Dün iç kaynaklı bir diğer önemli gelişme ise Hazine Müsteşarlığı'nin düzenlediği tahvil ihraçları idi. 5 yıl vadeli sabit kuponlu tahvil ile 10 yıl vadeli TÜFE'ye endeksli tahvillerin ihracı sonucu toplam piyasa borçlanması net 5.68 milyar TL oldu. Kamuya ise 0.65 milyar TL'lik bir satış yapıldı. Bu rakam beklentilerin oldukça üzerinde idi. Hazine Müsteşarlığı'nın faizleri yükseltmemek kaydıyla "borçlanabildiğin kadar yüksek borçlan" stratejisinin bir parçası olduğu kanaatindeyiz.
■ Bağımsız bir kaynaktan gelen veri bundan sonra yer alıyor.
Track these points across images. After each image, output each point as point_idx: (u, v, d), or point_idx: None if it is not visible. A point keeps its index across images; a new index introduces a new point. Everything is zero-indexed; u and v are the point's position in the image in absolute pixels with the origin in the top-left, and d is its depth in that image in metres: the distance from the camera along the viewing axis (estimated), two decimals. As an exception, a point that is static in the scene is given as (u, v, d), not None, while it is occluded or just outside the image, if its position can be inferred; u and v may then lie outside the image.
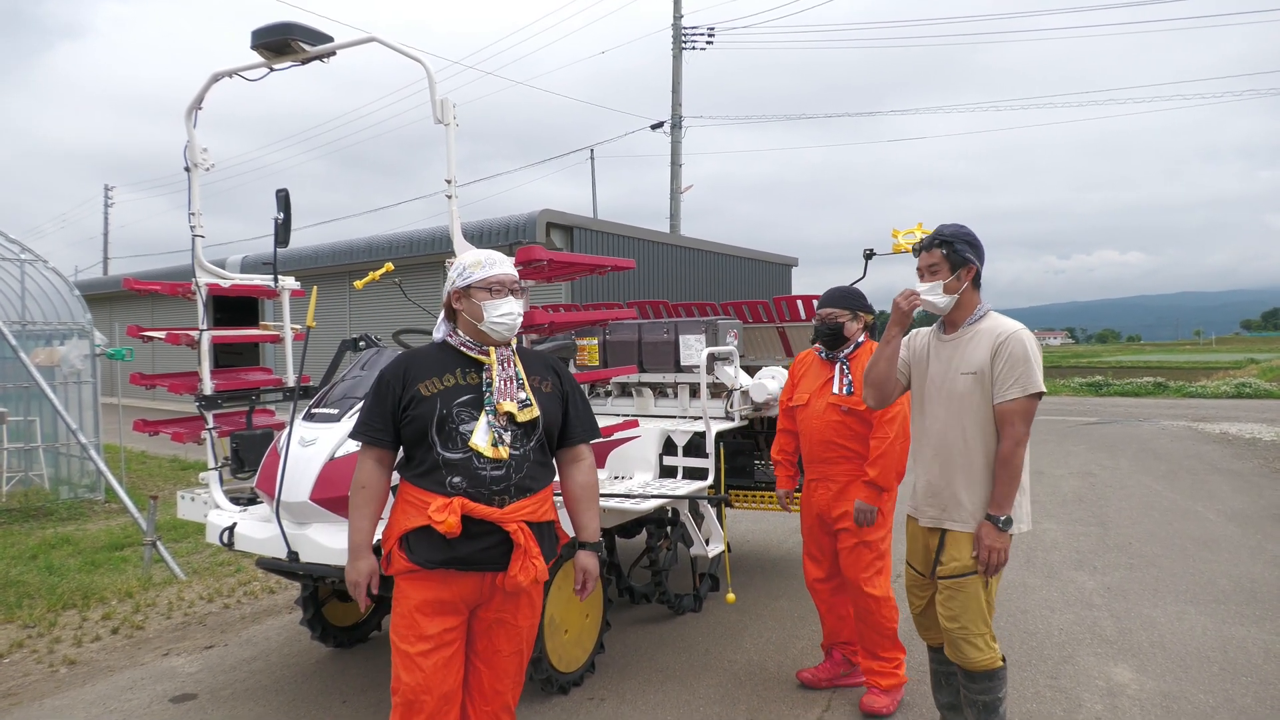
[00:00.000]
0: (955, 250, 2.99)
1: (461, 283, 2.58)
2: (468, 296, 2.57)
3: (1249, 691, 3.89)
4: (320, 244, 17.49)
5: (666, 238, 16.85)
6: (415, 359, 2.61)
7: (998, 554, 2.88)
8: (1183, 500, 8.40)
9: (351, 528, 2.55)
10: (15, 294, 9.20)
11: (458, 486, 2.45)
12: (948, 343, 3.06)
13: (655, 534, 4.90)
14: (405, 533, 2.48)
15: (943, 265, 3.01)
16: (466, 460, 2.46)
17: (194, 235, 4.12)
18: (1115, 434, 14.19)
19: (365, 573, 2.52)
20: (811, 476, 3.92)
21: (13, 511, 8.24)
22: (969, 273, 3.01)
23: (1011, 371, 2.87)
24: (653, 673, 4.19)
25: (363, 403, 2.65)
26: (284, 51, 3.74)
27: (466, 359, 2.60)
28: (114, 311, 21.45)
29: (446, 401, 2.50)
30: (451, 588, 2.49)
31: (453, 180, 3.50)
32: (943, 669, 3.22)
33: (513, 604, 2.59)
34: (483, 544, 2.47)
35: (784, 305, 5.69)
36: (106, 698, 4.02)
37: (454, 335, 2.63)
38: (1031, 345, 2.91)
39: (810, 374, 3.99)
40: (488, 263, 2.60)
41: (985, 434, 2.93)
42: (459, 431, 2.48)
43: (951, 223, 3.09)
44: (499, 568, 2.49)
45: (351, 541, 2.53)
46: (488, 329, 2.57)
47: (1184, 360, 52.38)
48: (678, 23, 20.14)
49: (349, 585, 2.54)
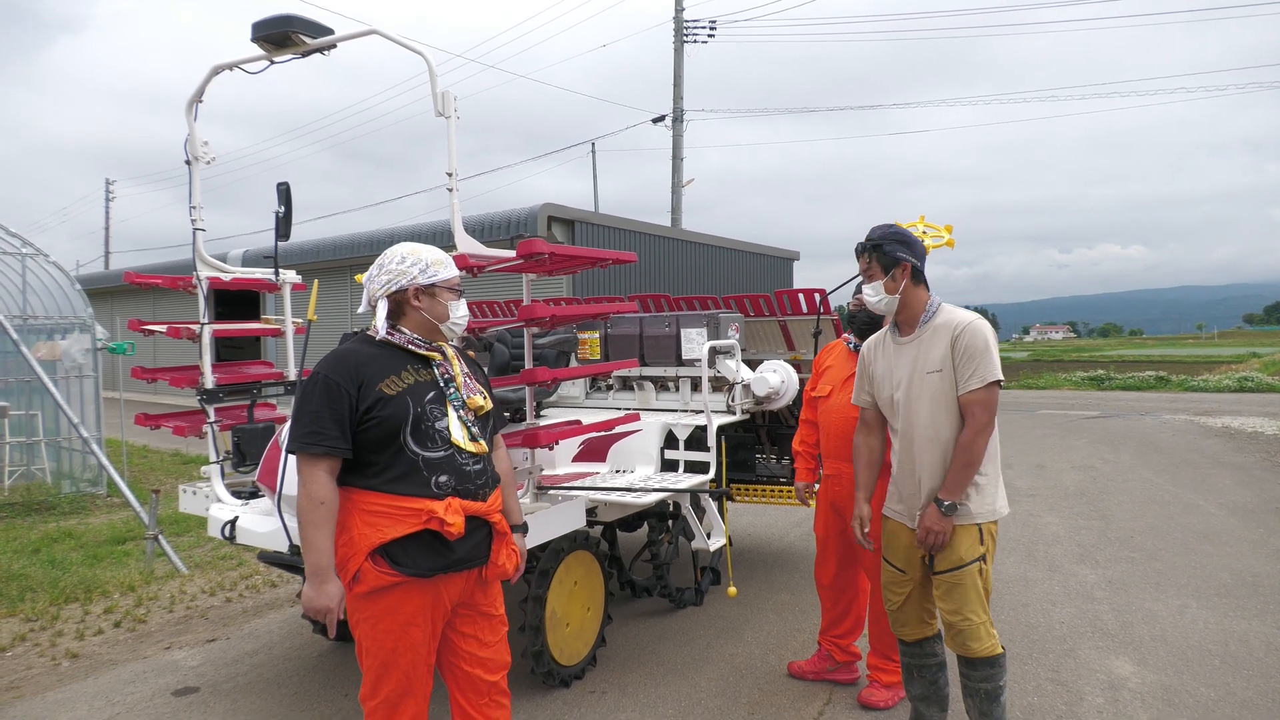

Hazine ayın geri kalan kısmında 3 ayrı ihale daha yapacak. Ayın genelinde 9.6 milyar TL'lik bir piyasa borçlanması hedefleniyor. Görünen o ki bu ay da hedefin üzerine çıkılacak. Hazine'nin bu davranışı hem faizlerin düşmesini engellerken hem krediye gidebilecek parayı kendine yönlendiriyor (literatürdeki crowding out ya da Türkçesi ile dışlama etkisi). Ancak, bütçe dinamiklerindeki bozulma nedeniyle de başka bir çıkar yol olmadığı aşikâr. Kaldı ki mevcut konjönktürde de en doğrusu bu gibi... Şu an küresel risk iştahı olumlu olduğu için Hazine'nin bu davranışı ikincil piyasa faizleri üzerinde olumsuz bir etkide bulunmuyor. Ancak, yılın geneli itibariyle %140'ın üzerine çıkması beklenen iç borç döndürme oranında bu seviyelerin en son 2001 krizinde görüldüğünü söylemek herhalde riski anlatmaya yetecektir.
Bugün küresel mali piyasaların veri gündemi oldukça yoğun olacak.
İngiltere'de TSİ11.30'da açıklanacak olan istihdam raporu (özellikle de raporda yer alan ortalama gelirler) önemli olacak. Dünkü yüksek enflasyon rakamlarının ardından Pound'da yaşanan değerlenmenin akıbeti hakkında bugünkü verilerin belirleyici olacağını öngörüyoruz. TSİ09.00'da açıklanacak Almanya enflasyonu Euro'nun seyri açısından önemli...
TSİ15.30'da ABD'den gelecek ÜFE enflasyonu ise yarınki kritik TÜFE enflasyonu öncesinde yakından takip edilecek. Bu verilerin genel itibariyle döviz piyasalarında volatilite yaratma ihtimali kuvvetli. TL tarafında ise dünkü teknik faktörün dünden bugüne çözüme kavuşması beklenmiyor. Yukarıda tasvir ettiğimiz ROM mekanizmasının yeniden ayarlanması haftaya Cuma günü... Ancak, bu hususun TL'de çok sert bir değer kaybı yaratma potansiyeli yok. TL'nin seyri açısından küresel risk iştahının çok daha önemli bir değişken olduğu net. Bu nedenle de ABD'de yarın açıklanacak olan TÜFE enflasyonu sonrasında FED'in Aralık ayında faiz artırma ihtimali TL'nin seyri açısından daha önemli bir değişken olacaktır.